**Saved entries:**
=======

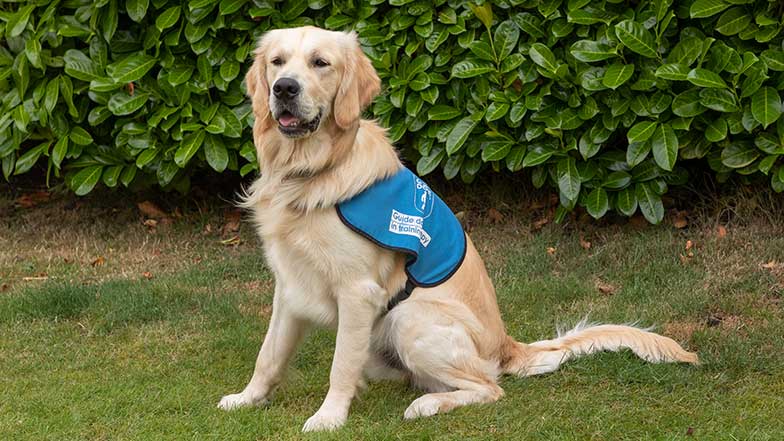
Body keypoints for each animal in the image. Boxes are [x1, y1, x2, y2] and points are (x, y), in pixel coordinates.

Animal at [216, 26, 700, 430]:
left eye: (320, 63)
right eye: (277, 62)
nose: (284, 88)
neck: (310, 173)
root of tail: (507, 345)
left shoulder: (358, 291)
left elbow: (339, 366)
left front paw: (329, 417)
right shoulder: (290, 285)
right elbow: (269, 354)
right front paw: (247, 398)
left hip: (409, 317)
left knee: (487, 387)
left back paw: (427, 405)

=======

**Prompt:**
Give every entry again as it is, dropping its pictures.

**Answer to this problem:**
Body keypoints for each animal in the image. Boxes are [x1, y1, x2, y2] and points are (x, y), in pixel coordinates.

Animal at [216, 26, 700, 430]:
left eye: (320, 63)
right eye: (277, 62)
nose: (284, 88)
neck: (310, 173)
root of tail: (507, 345)
left shoulder: (358, 291)
left elbow: (339, 366)
left front paw: (329, 417)
right shoulder: (290, 285)
right elbow: (269, 354)
right front paw: (247, 398)
left hip: (409, 317)
left knee: (487, 387)
left back paw: (427, 405)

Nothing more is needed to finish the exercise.